9th Jan, 2007
arching about

In Sainsburys yesterday I trudged the aisles, daydreaming slightly, and ended up staring at the catfood. I don’t have a cat, and I’m not interested in cooking up penne catfood or catfood a l’orange, but I did find myself attracted to the packaging of a particular brand. It had divided its range into two: food either for “playful livewires” or for “spirited adventurers”. I see myself more as a spirited livewire, with bursts of playful adventuring, so it wouldn’t have been any good for me in any case. I’ve demonstrated my playful adventuring over the last few days by humping my belongings from one end of the flat to the other, in order for carpet fitters and plasterers to weave their unique brands of magic on the floors and ceilings respectively. In the midst of the chaos a Chinese chap arrived; he had won my old television on eBay. We shared no common language, but it became clear that he wanted me to demonstrate the TV’s teletext capabilities. I turned it on. Saturday afternoon. The only teletext that seemed to be active was a stuttering, mis-spelt darts commentary. My Chinese friend didn’t seem impressed, but hey, I’m only responsible for the TV set, not British broadcasting as a whole. Imagine if I was. Brrr.

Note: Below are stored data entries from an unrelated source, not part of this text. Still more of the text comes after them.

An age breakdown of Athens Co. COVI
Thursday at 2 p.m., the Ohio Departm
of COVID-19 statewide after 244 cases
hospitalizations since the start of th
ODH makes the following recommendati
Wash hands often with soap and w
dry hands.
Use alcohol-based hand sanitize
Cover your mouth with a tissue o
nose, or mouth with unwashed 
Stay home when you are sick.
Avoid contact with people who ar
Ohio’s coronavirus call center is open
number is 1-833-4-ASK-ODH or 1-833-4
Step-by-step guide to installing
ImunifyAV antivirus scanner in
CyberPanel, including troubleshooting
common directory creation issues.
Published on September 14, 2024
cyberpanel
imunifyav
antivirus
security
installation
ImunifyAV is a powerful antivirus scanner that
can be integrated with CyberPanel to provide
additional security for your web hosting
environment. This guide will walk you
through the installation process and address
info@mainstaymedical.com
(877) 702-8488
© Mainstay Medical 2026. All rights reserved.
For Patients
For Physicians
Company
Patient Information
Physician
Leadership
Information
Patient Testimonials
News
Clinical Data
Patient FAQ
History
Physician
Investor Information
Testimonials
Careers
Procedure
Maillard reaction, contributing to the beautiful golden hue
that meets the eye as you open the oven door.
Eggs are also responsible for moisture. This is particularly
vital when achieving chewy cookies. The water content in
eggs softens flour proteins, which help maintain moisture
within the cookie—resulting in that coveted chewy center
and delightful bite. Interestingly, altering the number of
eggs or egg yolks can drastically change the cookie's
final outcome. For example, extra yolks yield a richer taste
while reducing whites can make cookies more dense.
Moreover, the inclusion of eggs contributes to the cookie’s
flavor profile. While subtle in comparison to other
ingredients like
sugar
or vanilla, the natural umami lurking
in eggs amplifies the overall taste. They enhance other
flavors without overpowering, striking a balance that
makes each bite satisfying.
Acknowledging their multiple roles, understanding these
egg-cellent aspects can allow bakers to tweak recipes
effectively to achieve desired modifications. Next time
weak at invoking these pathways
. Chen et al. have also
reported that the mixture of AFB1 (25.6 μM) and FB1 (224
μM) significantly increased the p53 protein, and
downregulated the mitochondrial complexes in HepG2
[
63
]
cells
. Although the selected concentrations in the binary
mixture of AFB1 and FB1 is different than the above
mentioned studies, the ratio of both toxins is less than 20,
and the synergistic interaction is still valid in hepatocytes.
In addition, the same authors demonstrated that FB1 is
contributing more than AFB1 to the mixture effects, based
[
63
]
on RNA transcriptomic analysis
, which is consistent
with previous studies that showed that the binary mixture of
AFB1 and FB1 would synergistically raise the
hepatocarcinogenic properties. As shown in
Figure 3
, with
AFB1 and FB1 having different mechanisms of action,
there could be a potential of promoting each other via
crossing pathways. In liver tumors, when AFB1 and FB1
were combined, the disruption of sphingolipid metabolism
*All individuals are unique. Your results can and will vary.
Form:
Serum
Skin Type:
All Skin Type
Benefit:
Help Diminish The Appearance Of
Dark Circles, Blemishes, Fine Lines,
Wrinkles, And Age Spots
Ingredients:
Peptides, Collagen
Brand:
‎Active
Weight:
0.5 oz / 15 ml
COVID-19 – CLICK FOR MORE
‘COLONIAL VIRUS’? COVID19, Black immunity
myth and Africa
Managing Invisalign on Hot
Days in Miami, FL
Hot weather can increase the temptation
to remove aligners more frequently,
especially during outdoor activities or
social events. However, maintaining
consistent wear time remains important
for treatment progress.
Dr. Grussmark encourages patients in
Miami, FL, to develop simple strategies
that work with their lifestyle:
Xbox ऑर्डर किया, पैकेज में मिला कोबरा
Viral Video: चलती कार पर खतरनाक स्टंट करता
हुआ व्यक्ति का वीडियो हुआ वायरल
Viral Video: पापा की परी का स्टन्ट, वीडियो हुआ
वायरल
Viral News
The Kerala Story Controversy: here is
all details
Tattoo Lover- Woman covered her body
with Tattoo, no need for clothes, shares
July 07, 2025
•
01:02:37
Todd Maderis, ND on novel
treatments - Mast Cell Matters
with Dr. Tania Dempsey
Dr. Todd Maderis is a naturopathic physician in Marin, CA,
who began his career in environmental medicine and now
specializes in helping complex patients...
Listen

Talking of British broadcasting, last night 4 members of Scritti Politti jumped into a “luxury splitter van” (I don’t know why I’m putting that in quotes, other than it looks ridiculous without) and went to Birmingham, to play live on Janice Long’s Radio 2 show. To our considerable delight, we were playing in the room where The Archers is recorded, and we were surrounded by doors, cutlery and a number of other sound-effect tools, including an impressive range of doorbells:

We were brought an impressive range of sandwiches, and a less impressive selection of bottled waters, and then we played 3 songs while Janice sat 3 feet away, bobbing up and down and singing along enthusiastically. Dave, our multi-talented keyboard player and percussionist, was filling in on bass as Alyssa is still away on a lengthy antipodean trip; during Snow In Sun he got “the fear”, started shaking slightly, stopped playing, and started staring at his knees. Fortunately the rest of us didn’t follow suit. Poor Dave – he subsequently endured a journey home laced with jocular teasing, although we soon tired of it, and instead started composing a letter to Bob Marley. Yes, I know he’s dead, but his choice of reverb on the CD we were listening to had disappointed our engineer, Andy, and it seemed worth making the effort. “Dear Mr Wailer,” it began. I can’t remember how the rest of it went.